EYEWITNESS LOCAL NEWSAre You Ready For The Next Crisis?
from Eyewitness News Online
Reported: May. 19, 2014 7:01 PM EDT
Updated: May. 20, 2014 10:07 AM EDT
CHARLESTON, W.Va. (Chris Williams) -- Heavy rain, high water, and no power was the result of the derecho two years ago.
For people who weren't prepared, the derecho left behind more than just storm damage.
"I lost my freezer. I lost everything in the freezer. Two freezers, my refrigerator," said James Holbert, who remembers being without power for two weeks during the derecho.
After that storm, James Holbert said he had enough. That is why he decided to buy a generator. He said it's one of the best decisions he has ever made, but not everyone is prepared for the next big storm. The Red Cross said getting ready for the unknown can be done in three simple steps.
"Get a kit, make a plan, and be informed," said Erica Mani, chief executive officer of the American Red Cross West Virginia Region.
Mani said that is being Red Cross ready. Everyone should have a kit with supplies to last at least three days. You can put anything you like in the kit, but here are a few things experts say are must haves:
* Non-perishable food
* One gallon of water per day, per person
* Hand crank radio
* Flashlight and extra batteries
* First-aid kit, including a seven-day supply of your medication
* Important papers
* Extra cash
* Local maps
* Can opener
Mani said you should make two of these kits, one for your car, and other for your house. She also said you should have two plans in case of an emergency.
"They should be encouraged to practice a plan with families. You have a meeting place. One that is in your neighborhood and one that is outside of your neighborhood, in case you are evacuated," Mani said.
Some disasters, such as the water crisis earlier this year, come out of nowhere. That is why experts say planning is so important. In Cross Lanes, there is Keller Survival.

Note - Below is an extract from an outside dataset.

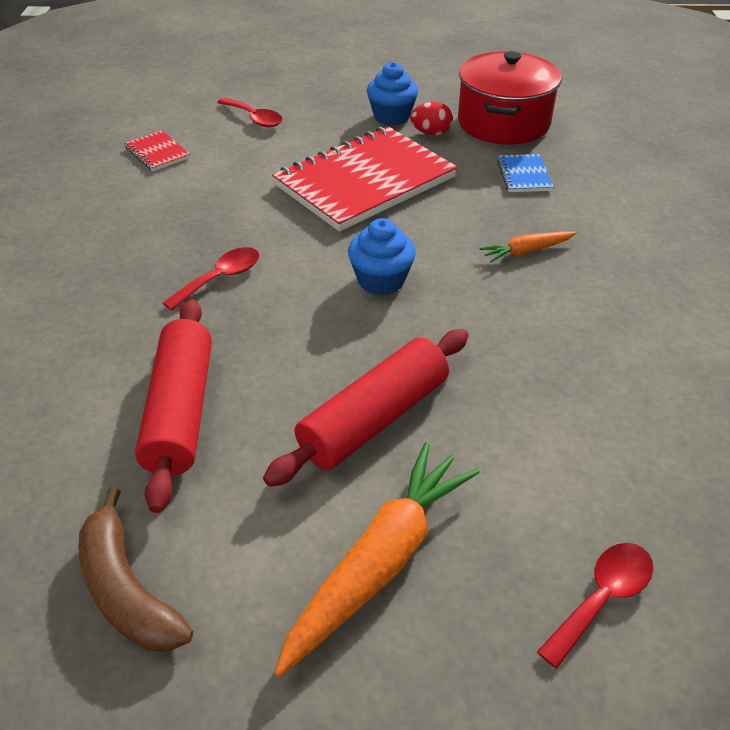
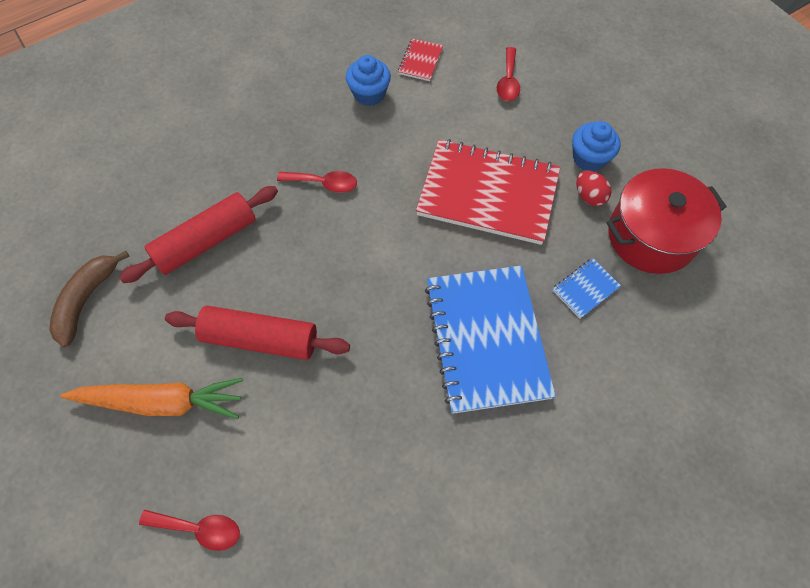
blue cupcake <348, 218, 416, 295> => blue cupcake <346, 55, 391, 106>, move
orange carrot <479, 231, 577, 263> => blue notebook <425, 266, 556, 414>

The store’s owner said more West Virginians are starting to make survival kits.
"People who weren't so much concerned, even after the derecho, the water crisis has made people much more aware," said Bob Keller, owner of Keller Survival.
When you make your kit, you can put it inside anything you like. Mani suggests something that is strong and weather proof. Holbert said he learned his lesson the hard way. He has even started adding more to his kit.
"We keep bottled water, a case of bottled water, and stuff on hand, lights," Holbert said.